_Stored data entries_
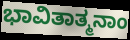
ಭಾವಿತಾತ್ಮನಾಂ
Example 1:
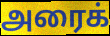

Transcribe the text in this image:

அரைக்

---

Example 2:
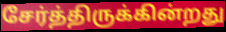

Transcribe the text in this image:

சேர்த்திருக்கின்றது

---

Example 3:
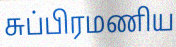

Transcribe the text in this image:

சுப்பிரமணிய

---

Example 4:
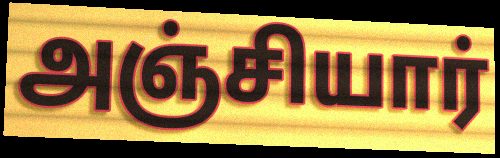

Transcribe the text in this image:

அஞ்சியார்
--
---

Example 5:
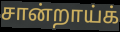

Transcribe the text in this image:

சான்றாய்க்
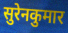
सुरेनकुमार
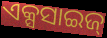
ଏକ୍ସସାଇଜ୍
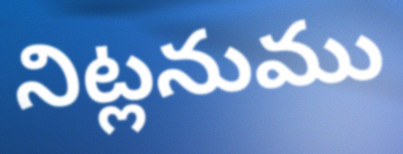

_THE TASK_
Only lines containing the word "Example" should appear in the answer, and every such line from the records above must be there.

_TASK SOLUTION_
Example 1:
Example 2:
Example 3:
Example 4:
Example 5:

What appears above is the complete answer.